Fully-funded PhD - Advanced materials for green hydrogen generation by steam electrolysis produced by magnetron sputtering

Solid oxide electrolyser cells (SOECs) can be used to generate hydrogen via the steam electrolysis process. The state-of-the-art SOECs are normally composed of two porous ceramic or metal-ceramic electrodes separated by a dense oxygen ion-conducting ceramic electrolyte and are developed via screen printing or tape casting. The use of ceramic materials and operation at high temperatures provides favourable reaction kinetics and thermodynamics, but also results in inherent materials compatibility issues, which lead to thermal and mechanical stresses within the materials and accelerated degradation.
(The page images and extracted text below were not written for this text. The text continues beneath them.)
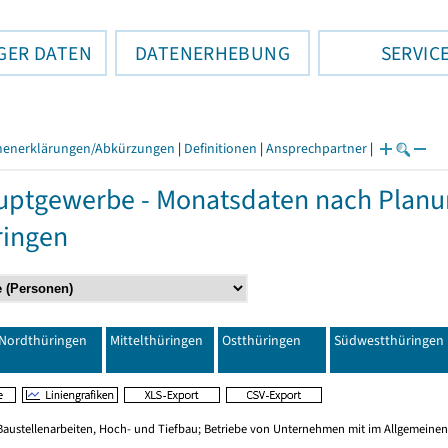
GER DATEN
DATENERHEBUNG
SERVIC
henerklärungen/Abkürzungen
|
Definitionen
|
Ansprechpartner
|
ptgewerbe - Monatsdaten nach Planu
ringen
Nordthüringen
Mittelthüringen
Ostthüringen
Südwestthüringen
Baustellenarbeiten, Hoch- und Tiefbau; Betriebe von Unternehmen mit im Allgemeinen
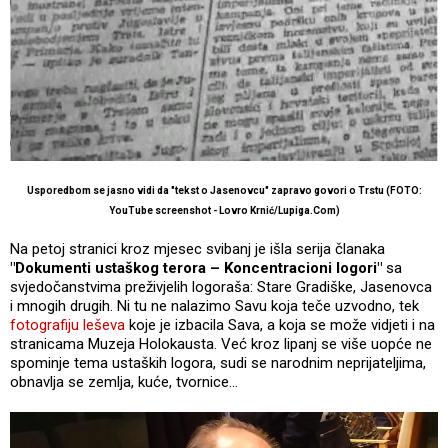
Usporedbom se jasno vidi da "tekst o Jasenovcu" zapravo govori o Trstu (FOTO:
YouTube screenshot - Lovro Krnić/Lupiga.Com)
Na petoj stranici kroz mjesec svibanj je išla serija članaka
"Dokumenti ustaškog terora – Koncentracioni logori"
sa
svjedočanstvima preživjelih logoraša: Stare Gradiške, Jasenovca
i mnogih drugih. Ni tu ne nalazimo Savu koja teče uzvodno, tek
fotografiju leševa
koje je izbacila Sava, a koja se može vidjeti i na
stranicama Muzeja Holokausta. Već kroz lipanj se više uopće ne
spominje tema ustaških logora, sudi se narodnim neprijateljima,
obnavlja se zemlja, kuće, tvornice…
Therefore, there is significant interest in low-temperature SOECs, which experience reduced materials degradation; however, they suffer from lower efficiencies due to reduced ion conductivity through a ceramic electrolyte. Therefore, the project will focus on exploring an alternative magnetron sputtering route to depositing highly porous Ni/YSZ and Ni/GDC coatings with enhanced cell microstructure, which will allow reduction of the cell operation temperature without sacrificing the cell performance. 

The physiochemical characteristics of the coatings will be evaluated using FIB-SEM/EDS, XRD and nanoindentation/scratch test. Cell performance will be tested under steam electrolysis mode in the Manchester Fuel Cell Innovation Centre. The successful candidate will join a vibrant, growing doctoral community in the new £117M Dalton Building with cutting-edge facilities.

Project aims and objectives

This project aims to overcome the materials degradation problems while maintaining high reaction efficiencies in solid oxide cells.The research focuses onenhancing electrode performance by nanoengineering its microstructure using an advanced alternative method to prepare alloys of non-precious transition metals to mitigate Ni agglomeration and degradation. Magnetron sputtering has been proven to be a promising route to enhance cell microstructure, which will allow reduction of the cell operation temperature without sacrificing the cell performance. 

Therefore, this project focuses on technology development, and the main objectives are:

• To enhance mass transport through the cell by enhancing the microstructure. 
• To lower operating temperature to improve materials compatibility.
• To mitigate materials degradation under SOEC operating conditions.